§ WORK TASK
Could you copy every record below exactly, leaving out the pictures?

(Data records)

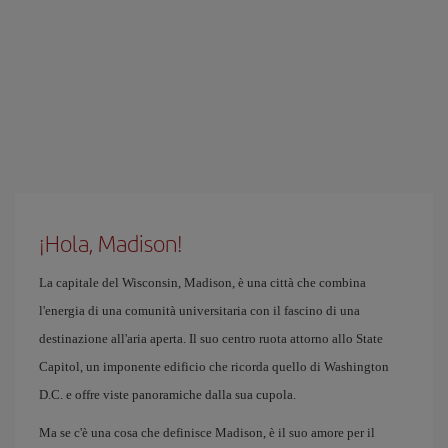
¡Hola, Madison!
La capitale del Wisconsin, Madison, è una città che combina
l'energia di una comunità universitaria con il fascino di una
destinazione all'aria aperta. Il suo centro ruota attorno allo State
Capitol, un imponente edificio che ricorda quello di Washington
D.C. e offre viste panoramiche dalla sua cupola.
Ma se c'è una cosa che definisce Madison, è il suo amore per il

§ FINISHED TASK
¡Hola, Madison!
La capitale del Wisconsin, Madison, è una città che combina
l'energia di una comunità universitaria con il fascino di una
destinazione all'aria aperta. Il suo centro ruota attorno allo State
Capitol, un imponente edificio che ricorda quello di Washington
D.C. e offre viste panoramiche dalla sua cupola.
Ma se c'è una cosa che definisce Madison, è il suo amore per il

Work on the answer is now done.